When they later decided to send Max to public school, where he could receive special-needs services, Kell says, she visited Barnes again. "There were so many great things going on there," she says, "and I really liked the school, but there were no students there at that time with the same special needs that he has. It just felt like we couldn't send him to a school where they were going to have to make up a program for him from scratch." They applied for and received a variance to Champlain.
Kell says the family is once again considering Barnes, this time for their 3-year-old daughter. But Kell is troubled by the disparity in resources she sees between Barnes and Champlain.

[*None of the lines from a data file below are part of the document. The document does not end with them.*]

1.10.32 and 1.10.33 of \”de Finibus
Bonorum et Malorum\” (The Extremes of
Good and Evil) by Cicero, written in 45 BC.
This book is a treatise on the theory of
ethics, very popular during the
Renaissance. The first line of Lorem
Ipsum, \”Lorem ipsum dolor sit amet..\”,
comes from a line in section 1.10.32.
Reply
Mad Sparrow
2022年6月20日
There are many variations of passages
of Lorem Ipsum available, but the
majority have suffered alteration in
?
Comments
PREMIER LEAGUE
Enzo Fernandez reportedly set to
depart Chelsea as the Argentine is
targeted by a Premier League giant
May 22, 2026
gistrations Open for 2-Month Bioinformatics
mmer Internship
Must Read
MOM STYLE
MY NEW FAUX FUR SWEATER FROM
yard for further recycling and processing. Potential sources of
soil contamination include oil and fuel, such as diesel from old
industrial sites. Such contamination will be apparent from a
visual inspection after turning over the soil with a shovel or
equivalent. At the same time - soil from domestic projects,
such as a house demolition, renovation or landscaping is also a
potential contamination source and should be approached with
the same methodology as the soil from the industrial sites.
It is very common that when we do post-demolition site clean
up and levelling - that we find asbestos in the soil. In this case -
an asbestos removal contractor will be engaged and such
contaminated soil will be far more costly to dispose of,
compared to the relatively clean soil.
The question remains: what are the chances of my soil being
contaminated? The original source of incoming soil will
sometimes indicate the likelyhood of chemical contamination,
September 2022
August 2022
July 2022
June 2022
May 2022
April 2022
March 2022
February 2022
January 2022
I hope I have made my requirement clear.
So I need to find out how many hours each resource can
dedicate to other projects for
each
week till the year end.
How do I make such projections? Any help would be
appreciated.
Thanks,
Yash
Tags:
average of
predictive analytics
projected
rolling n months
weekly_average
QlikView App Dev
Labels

"They have an art room," she says of the South End elementary school. "They have a music room. They have this library where you see parents hanging out in the morning and reading to their younger children."
"I was at Barnes a few weeks ago for a literacy celebration," she continues, "and there's a room in the school that I think is the art-music-community room, but it's definitely not what's in the music or the art room at Champlain. It doesn't even look like a combination of those things. It just looks like a room with a bunch of chairs in it. You don't see materials scattered around and displayed the way you do in the other school. And that makes you wonder where the support is from the district." She says she also worries about sending her daughter to a school that might close in a couple years. It'll be "a tough choice" for her family, she says.
That decision might be influenced by what other area parents do. Kell says she knows several people with kids her daughter's age who live in the Wheeler district, and are already committed to sending their children there. If more Barnes parents she knows start doing the same, she might, too.
In fact, Bowen says she thinks the tide is already turning. This year, 81 percent of Barnes kids are eligible for the federal free and reduced lunch program - that's more than twice as high as the percentage at Edmunds, but it's down from nearly 100 percent last year.
Bowen sees this as a good sign. "To me," she notes, "what that says is more people are looking at us and considering us."